Colombia's Contraloría General de la República reported that Decree 0150 of 2026, declaring an economic emergency in February due to the climate crisis, lacks solid calculation bases for requesting between $8.26 and $8.68 trillion pesos. The oversight body identified discrepancies in damage estimates, such as flooded areas, and the absence of a national articulated plan. This review responds to a request from the Constitutional Court.
The Contraloría conducted a thorough review of the decree at the Constitutional Court's request and concluded there are no detailed bases for the global resource estimate. The National Unit for Disaster Risk Management (Ungrd) acknowledged its figures are dynamic and subject to field adjustments, preventing current auditing.

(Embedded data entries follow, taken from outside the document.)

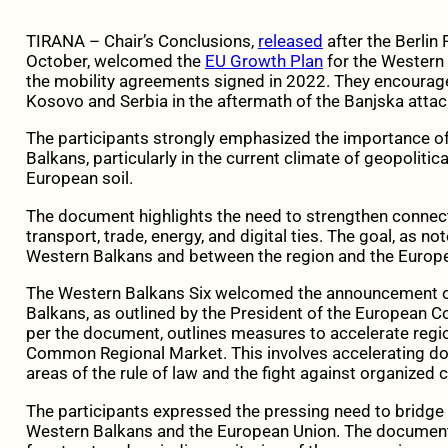
TIRANA – Chair’s Conclusions,
released
after the Berlin
October, welcomed the
EU Growth Plan
for the Western 
the mobility agreements signed in 2022. They encourag
Kosovo and Serbia in the aftermath of the Banjska attac
The participants strongly emphasized the importance of
Balkans, particularly in the current climate of geopoliti
European soil.
The document highlights the need to strengthen connecti
transport, trade, energy, and digital ties. The goal, as not
Western Balkans and between the region and the Europ
The Western Balkans Six welcomed the announcement of
Balkans, as outlined by the President of the European 
per the document, outlines measures to accelerate regi
Common Regional Market. This involves accelerating dom
areas of the rule of law and the fight against organized 
The participants expressed the pressing need to bridg
Western Balkans and the European Union. The document h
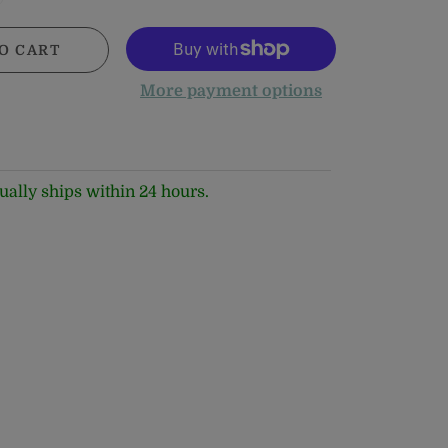
O CART
More payment options
ually ships within 24 hours.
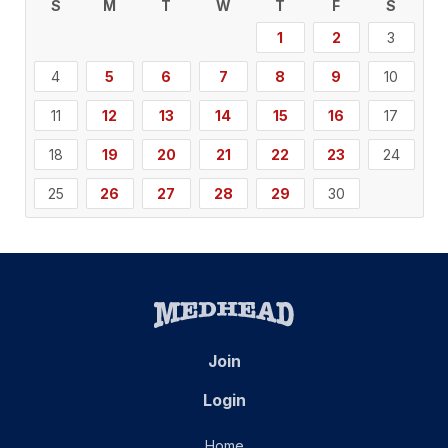
S
M
T
W
T
F
S
1
2
3
4
5
6
7
8
9
10
11
12
13
14
15
16
17
18
19
20
21
22
23
24
25
26
27
28
29
30
Join
Login
Home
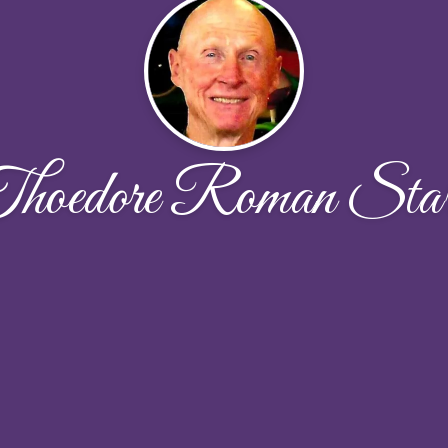
hoedore Roman Sta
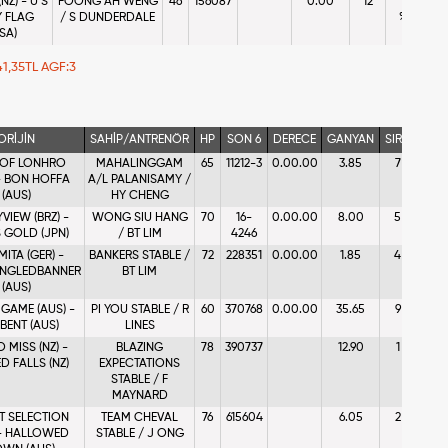
NZ) - U S
FOONG AH WENG
46
156087
0.00
12
10 -
 FLAG
/ S DUNDERDALE
%0.07
SA)
 41,35TL AGF:3
ORİJİN
SAHİP/ANTRENÖR
HP
SON 6
DERECE
GANYAN
SIRA
A
 OF LONHRO
MAHALINGGAM
65
11212-3
0.00.00
3.85
7
1 - %
 - BON HOFFA
A/L PALANISAMY /
(AUS)
HY CHENG
VIEW (BRZ) -
WONG SIU HANG
70
16-
0.00.00
8.00
5
5 - 
 GOLD (JPN)
/ BT LIM
4246
ITA (GER) -
BANKERS STABLE /
72
228351
0.00.00
1.85
4
2 
ANGLEDBANNER
BT LIM
%24
(AUS)
 GAME (AUS) -
PI YOU STABLE / R
60
370768
0.00.00
35.65
9
9 - 
BENT (AUS)
LINES
 MISS (NZ) -
BLAZING
78
390737
12.90
1
4
D FALLS (NZ)
EXPECTATIONS
%10
STABLE / F
MAYNARD
T SELECTION
TEAM CHEVAL
76
615604
6.05
2
3 - %
 - HALLOWED
STABLE / J ONG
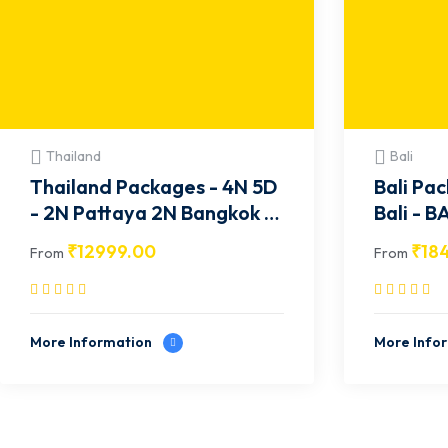
Thailand
Bali
Thailand Packages - 4N 5D
Bali Pac
- 2N Pattaya 2N Bangkok -
Bali 
TH001
₹
12999.00
₹
18
From
From
More Information
More Info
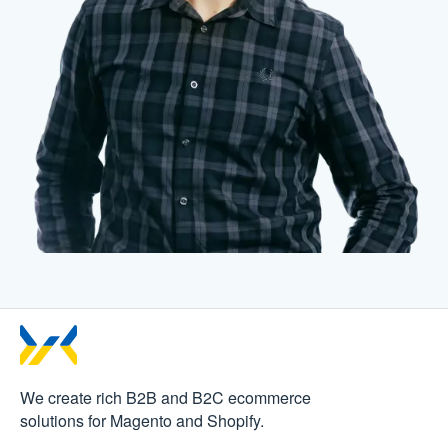
We create rich B2B and B2C
ecommerce
solutions for Magento and Shopify.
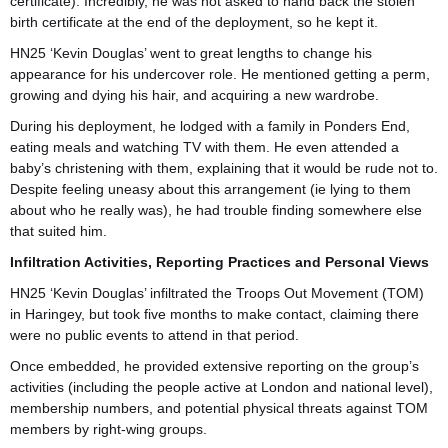
certificate). Incredibly, he was not asked to hand back the stolen
birth certificate at the end of the deployment, so he kept it.
HN25 ‘Kevin Douglas’ went to great lengths to change his
appearance for his undercover role. He mentioned getting a perm,
growing and dying his hair, and acquiring a new wardrobe.
During his deployment, he lodged with a family in Ponders End,
eating meals and watching TV with them. He even attended a
baby’s christening with them, explaining that it would be rude not to.
Despite feeling uneasy about this arrangement (ie lying to them
about who he really was), he had trouble finding somewhere else
that suited him.
Infiltration Activities, Reporting Practices and Personal Views
HN25 ‘Kevin Douglas’ infiltrated the Troops Out Movement (TOM)
in Haringey, but took five months to make contact, claiming there
were no public events to attend in that period.
Once embedded, he provided extensive reporting on the group’s
activities (including the people active at London and national level),
membership numbers, and potential physical threats against TOM
members by right-wing groups.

Key findings include, in Córdoba, Ungrd reporting 113,641 flooded hectares versus Contraloría's Diari estimating 66,276 hectares using Sentinel 1 radar images—a 47,365-hectare difference suggesting overestimation.
The report notes the lack of a unified national plan, only aggregated sectoral responses, and weaknesses such as no territorial prioritization, calculation duplications, and overlooked ordinary resources. In housing, the largest item at $4.45 trillion pesos requested, calculations differ by over $23.5 billion.
The Contraloría questioned not first using mechanisms from Law 1523 of 2012 and recommended a public policy for disaster risk financing, given low 2026 disaster budget programming. It issued no findings on mining, energy, and defense due to insufficient detailed information.